Here’s What the Colorado Legislature Did for Taxes This Session

This story by Sara Wilson appeared on Colorado Newsline on May 10, 2024.

Predictably, lawmakers entered the 2024 legislative session with a focus on affordability for Coloradans, as average costs continue to rise for housing, groceries and other living expenses.

They did so by passing a series of tax credits and tax-related fiscal measures that seek to keep more money in people’s pockets or find a way to return it during tax season.

“Because of our work, the future is brighter, especially for our children and families. We increased tax credits for hardworking Coloradans and families with children, putting hundreds of millions back into the pockets of the people feeling the brunt of the high cost of living in this state,” House Speaker Julie McCluskie, a Dillon Democrat, said after the session concluded.

House Bill 24-1311: Child poverty reduction

The new Family Affordability Tax Credit will be available to families with children up to 16 years old as an effort to dramatically reduce childhood poverty. The credit amount would depend on income, inflation and economic growth and would be a maximum of $3,200. It will be available to single filers who make up to $75,000 or joint filers who make up to $85,000.

“There are over 133,000 Colorado kids living in poverty, and this bill, coupled with the Earned Income Tax Credit, will dramatically cut our child poverty rate,” bill sponsor Rep. Jenny Willford, a Northglenn Democrat, said in a statement following its House passage. “These tax credits boost the incomes of our lower and middle-income families so they can keep their children safe and healthy by accessing quality health care, school supplies, and fresh food.”

The bill has not yet been signed by the governor.

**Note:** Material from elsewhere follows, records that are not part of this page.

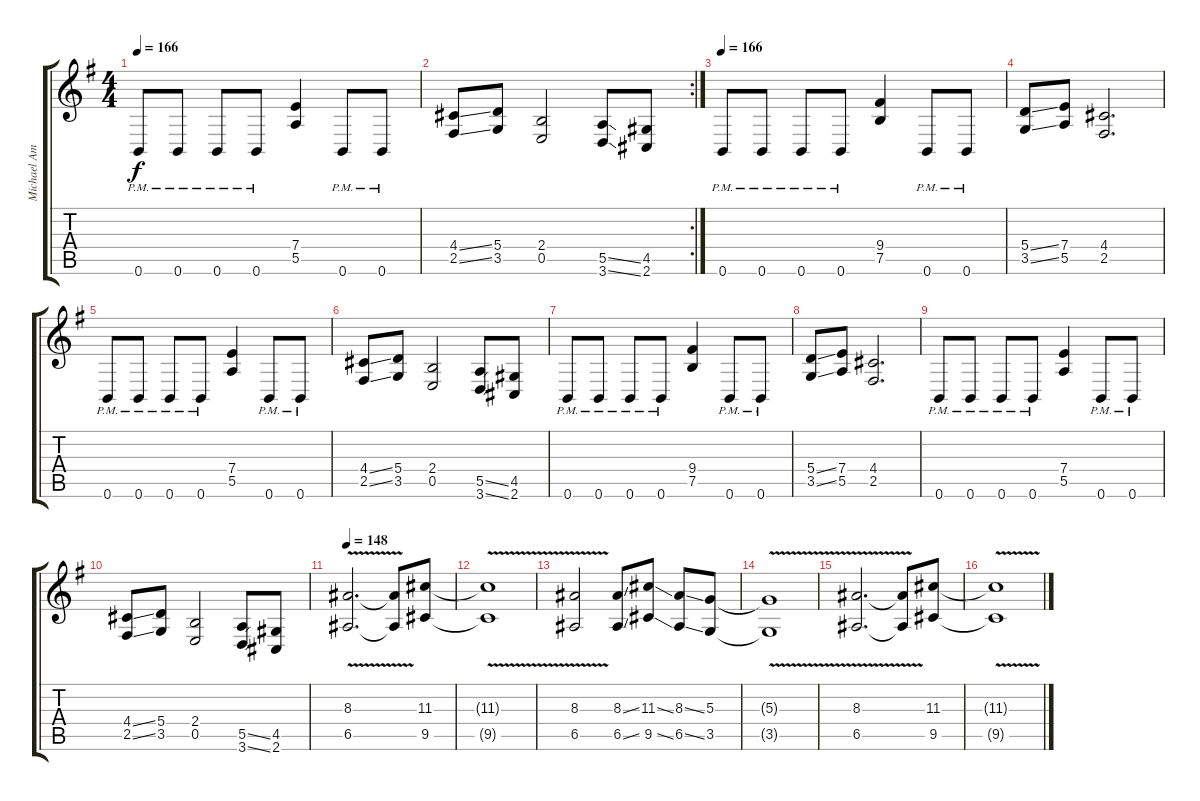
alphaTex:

\track ("Michael Amott (Rhythm)" "Michael Am") {instrument distortionguitar}
\staff {score tabs}
\tuning (B3 Gb3 D3 A2 E2 B1) {hide}
\ts (4 4)
\tempo 166
\clef g2
\ks g
0.6{pm}.8{dy f} 0.6{pm}.8 0.6{pm}.8 0.6{pm}.8 (7.4 5.5).4 0.6{pm}.8 0.6{pm}.8 |
\rc 2
(4.4{ss} 2.5{ss}).8 (5.4 3.5).8 (2.4 0.5).2 (5.5{ss} 3.6{ss}).8 (4.5 2.6).8 |
\tempo 166
0.6{pm}.8 0.6{pm}.8 0.6{pm}.8 0.6{pm}.8 (9.4 7.5).4 0.6{pm}.8 0.6{pm}.8 |
(5.4{ss} 3.5{ss}).8 (7.4 5.5).8 (4.4 2.5).2{d} |
0.6{pm}.8 0.6{pm}.8 0.6{pm}.8 0.6{pm}.8 (7.4 5.5).4 0.6{pm}.8 0.6{pm}.8 |
(4.4{ss} 2.5{ss}).8 (5.4 3.5).8 (2.4 0.5).2 (5.5{ss} 3.6{ss}).8 (4.5 2.6).8 |
0.6{pm}.8 0.6{pm}.8 0.6{pm}.8 0.6{pm}.8 (9.4 7.5).4 0.6{pm}.8 0.6{pm}.8 |
(5.4{ss} 3.5{ss}).8 (7.4 5.5).8 (4.4 2.5).2{d} |
0.6{pm}.8 0.6{pm}.8 0.6{pm}.8 0.6{pm}.8 (7.4 5.5).4 0.6{pm}.8 0.6{pm}.8 |
(4.4{ss} 2.5{ss}).8 (5.4 3.5).8 (2.4 0.5).2 (5.5{ss} 3.6{ss}).8 (4.5 2.6).8 |
\tempo 148
(8.3{v} 6.5{v}).2{d} (8.3{t} 6.5{t}).8 (11.3 9.5).8 |
(11.3{v t} 9.5{v t}).1 |
(8.3{v} 6.5{v}).2 (8.3{ss} 6.5{ss}).8 (11.3{ss} 9.5{ss}).8 (8.3{ss} 6.5{ss}).8 (5.3 3.5).8 |
(5.3{v t} 3.5{v t}).1 |
(8.3{v} 6.5{v}).2{d} (8.3{t} 6.5{t}).8 (11.3 9.5).8 |
(11.3{v t} 9.5{v t}).1
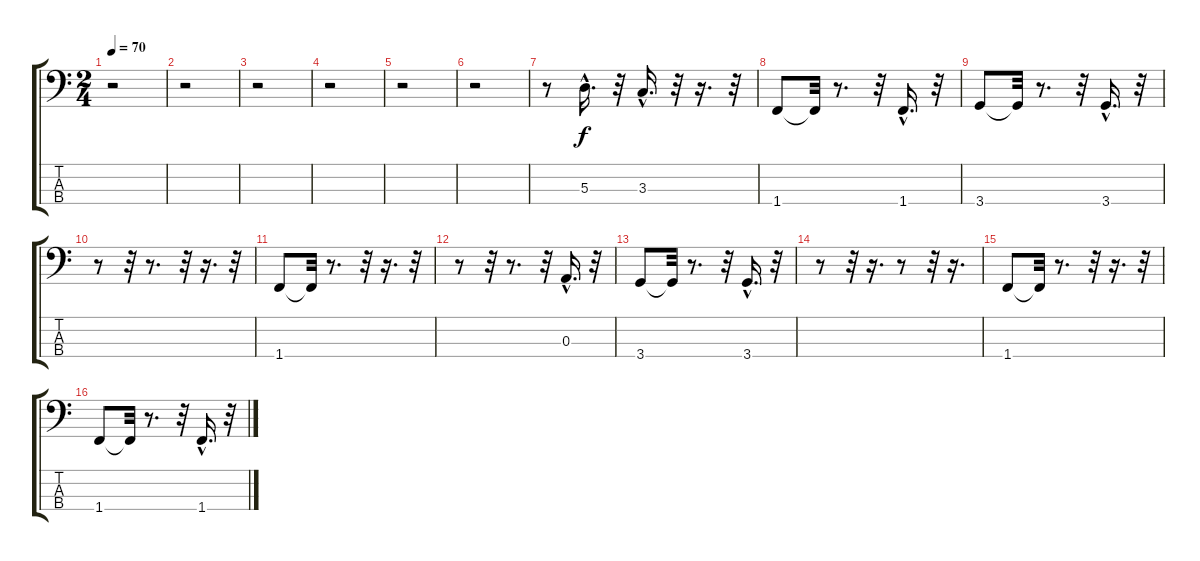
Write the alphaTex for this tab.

\track "" {instrument electricbassfinger}
\staff {score tabs}
\tuning (G2 D2 A1 E1) {hide}
\ts (2 4)
\tempo 70
\clef f4
\ks c
r.2{dy f} |
r.2 |
r.2 |
r.2 |
r.2 |
r.2 |
r.8 5.3{hac}.16{d} r.32 3.3{hac}.16{d} r.32 r.16{d} r.32 |
1.4.8 1.4{t}.32 r.8{d} r.32 1.4{hac}.16{d} r.32 |
3.4.8 3.4{t}.32 r.8{d} r.32 3.4{hac}.16{d} r.32 |
r.8 r.32 r.8{d} r.32 r.16{d} r.32 |
1.4.8 1.4{t}.32 r.8{d} r.32 r.16{d} r.32 |
r.8 r.32 r.8{d} r.32 0.3{hac}.16{d} r.32 |
3.4.8 3.4{t}.32 r.8{d} r.32 3.4{hac}.16{d} r.32 |
r.8 r.32 r.16{d} r.8 r.32 r.16{d} |
1.4.8 1.4{t}.32 r.8{d} r.32 r.16{d} r.32 |
1.4.8 1.4{t}.32 r.8{d} r.32 1.4{hac}.16{d} r.32
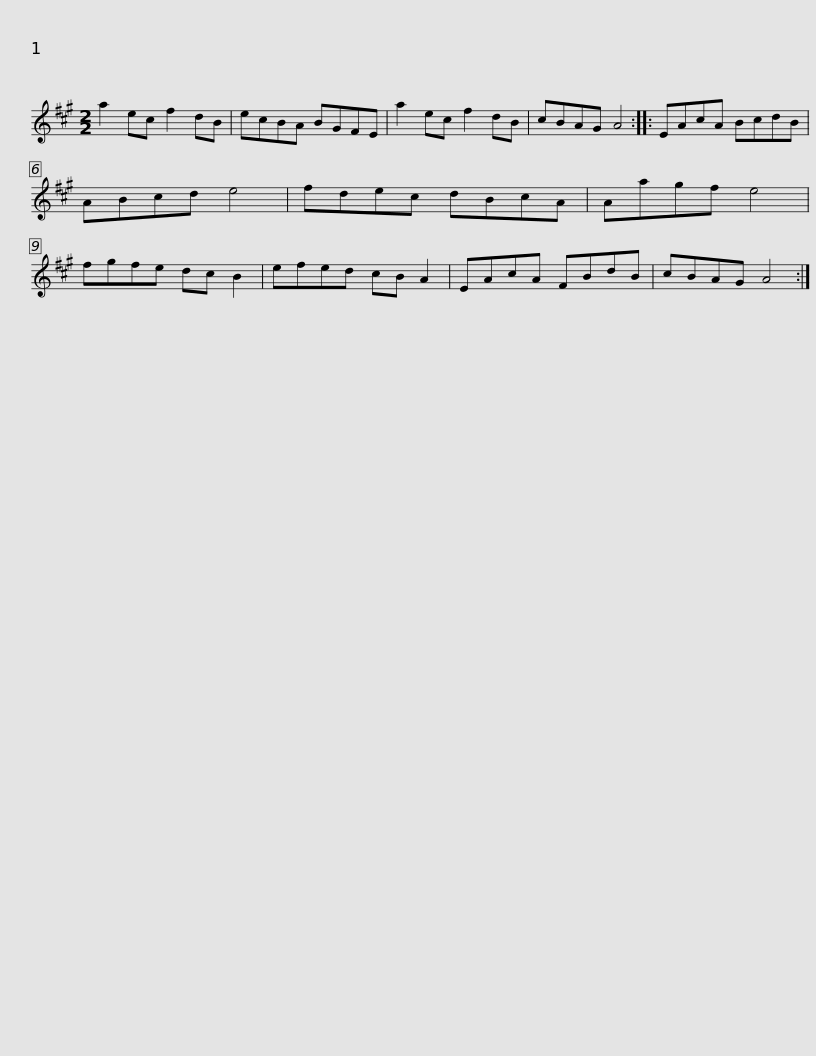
X:1
L:1/8
M:2/2
I:linebreak $
K:A
V:1 treble
V:1
 a2 ec f2 dB | ecBA BGFE | a2 ec f2 dB | cBAG A4 :: EAcA BcdB | %5
 ABcd e4 |$ fdec dBcA | Aagf e4 | fgfe dc B2 | efed cB A2 | %10
 EAcA FBdB | cBAG A4 :| %12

House Bill 1052: Senior housing income tax credit

Under this bill, qualifying seniors aged 65 and older who make under $75,000 will be able to claim a tax refund up to $800 for the 2024 tax year. Those who claim a homestead property exemption would not be eligible.

Seniors who receive a property tax and rent assistance grant or heat assistance grant can get the maximum refund regardless of income.

This bill passed with near unanimous, bipartisan support.

It has not yet been signed into law by the governor.

House Bill 24-1134: EITC expansion

This bill implements a few tax-related adjustments, including expanding the state’s Earned Income Tax Credit for low-income households. It would set that credit at 50% of the federal EITC for 2024, 35% for 2025 and at least 30% for 2026 and beyond. The credit could go back up to 50% in years with strong economic growth. It would apply to households that make up to $65,000.

The bill also merges the Child and Dependent Care Tax Credit and the Low-income Child Care Expenses Tax Credit and creates the Child and Dependent Care Tax Credit. That new tax credit expands the state’s scope of qualified dependent to match the federal definition. It would apply to taxpayers who make up to $60,000.

The bill has not yet been signed by the governor.

Senate Bill 24-228: Temporary income tax cut

This bipartisan bill would create temporary income tax cuts in years when the state collects a certain amount of revenue over a state constitutional cap as a method to refund money to taxpayers. This year, for example, it would cut the income tax rate from 4.4% to 4.25% for about $450 million in relief.

If the revenue surplus is above $1.5 billion, the sales tax rate would be cut under the bill as well.

The bill has not yet been signed by the governor.

Senate Bill 24-233: Property tax cut

This property tax bill came at the tail end of session after months of work from the bipartisan Property Tax Commission. This year, the bill will cut residential property assessment rates and save homeowners a few hundred dollars.

It caps local property tax growth at 5.5% starting in 2025. It will also decouple assessment rates for school districts and other taxing districts, putting school districts at a flat 7.15% assessment rate and other entities at 6.95%. It will also set an annual revenue growth cap at 5.5%.

Additionally, it will exempt 10% of the value of homes under $700,000.

The bill will not take effect if voters pass a property tax-related ballot measure this November.

“I’m proud that we have come up with a long-term, bipartisan solution that will save Colorado homeowners and small businesses money on property taxes,” bill sponsor Rep. Chris deGruy Kennedy, a Lakewood Democrat, said in a statement after its passage in the House. “This legislation will responsibly reduce property taxes in a meaningful way to save people money while protecting school funding.”

The bill has not yet been signed by the governor.